→ **DATA SECTION**:
········

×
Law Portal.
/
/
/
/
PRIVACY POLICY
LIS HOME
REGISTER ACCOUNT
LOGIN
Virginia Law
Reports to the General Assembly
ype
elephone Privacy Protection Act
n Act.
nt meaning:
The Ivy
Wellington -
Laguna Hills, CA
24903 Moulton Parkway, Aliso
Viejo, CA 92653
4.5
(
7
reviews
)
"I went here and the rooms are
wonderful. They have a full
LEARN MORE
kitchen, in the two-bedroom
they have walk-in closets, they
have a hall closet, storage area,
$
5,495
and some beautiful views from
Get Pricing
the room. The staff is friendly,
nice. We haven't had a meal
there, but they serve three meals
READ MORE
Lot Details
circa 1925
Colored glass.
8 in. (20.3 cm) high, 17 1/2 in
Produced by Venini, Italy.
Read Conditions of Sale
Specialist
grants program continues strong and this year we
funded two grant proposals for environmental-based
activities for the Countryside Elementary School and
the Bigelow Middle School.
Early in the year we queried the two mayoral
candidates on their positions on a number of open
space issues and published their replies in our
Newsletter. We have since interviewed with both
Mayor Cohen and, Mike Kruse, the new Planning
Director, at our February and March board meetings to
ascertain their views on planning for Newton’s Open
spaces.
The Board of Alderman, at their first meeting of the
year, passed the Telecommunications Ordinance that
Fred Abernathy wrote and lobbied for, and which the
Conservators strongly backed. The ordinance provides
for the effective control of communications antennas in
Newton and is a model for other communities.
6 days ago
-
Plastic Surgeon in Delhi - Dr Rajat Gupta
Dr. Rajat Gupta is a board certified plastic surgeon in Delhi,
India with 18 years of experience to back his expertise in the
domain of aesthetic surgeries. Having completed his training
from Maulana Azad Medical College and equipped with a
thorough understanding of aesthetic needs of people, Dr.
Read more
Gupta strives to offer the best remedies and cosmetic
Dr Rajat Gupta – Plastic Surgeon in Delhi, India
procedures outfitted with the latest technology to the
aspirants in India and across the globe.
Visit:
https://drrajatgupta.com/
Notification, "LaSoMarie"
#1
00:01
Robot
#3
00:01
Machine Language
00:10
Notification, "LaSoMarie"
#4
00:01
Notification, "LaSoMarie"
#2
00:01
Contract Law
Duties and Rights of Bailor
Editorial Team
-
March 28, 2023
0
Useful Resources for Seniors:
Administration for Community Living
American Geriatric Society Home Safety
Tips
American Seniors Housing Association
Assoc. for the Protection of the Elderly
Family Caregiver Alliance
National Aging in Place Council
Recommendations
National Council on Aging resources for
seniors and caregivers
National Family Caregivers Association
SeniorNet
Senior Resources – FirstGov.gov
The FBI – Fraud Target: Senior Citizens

········

→ **YOUR INSTRUCTIONS**: The entries above hold the needed span. Transcribe exactly the lines from the one with "there, but they serve three meals" to the one with "Conservators strongly backed.", both included.

→ **EXERCISE RESPONSE**:
there, but they serve three meals
READ MORE
Lot Details
circa 1925
Colored glass.
8 in. (20.3 cm) high, 17 1/2 in
Produced by Venini, Italy.
Read Conditions of Sale
Specialist
grants program continues strong and this year we
funded two grant proposals for environmental-based
activities for the Countryside Elementary School and
the Bigelow Middle School.
Early in the year we queried the two mayoral
candidates on their positions on a number of open
space issues and published their replies in our
Newsletter. We have since interviewed with both
Mayor Cohen and, Mike Kruse, the new Planning
Director, at our February and March board meetings to
ascertain their views on planning for Newton’s Open
spaces.
The Board of Alderman, at their first meeting of the
year, passed the Telecommunications Ordinance that
Fred Abernathy wrote and lobbied for, and which the
Conservators strongly backed. The ordinance provides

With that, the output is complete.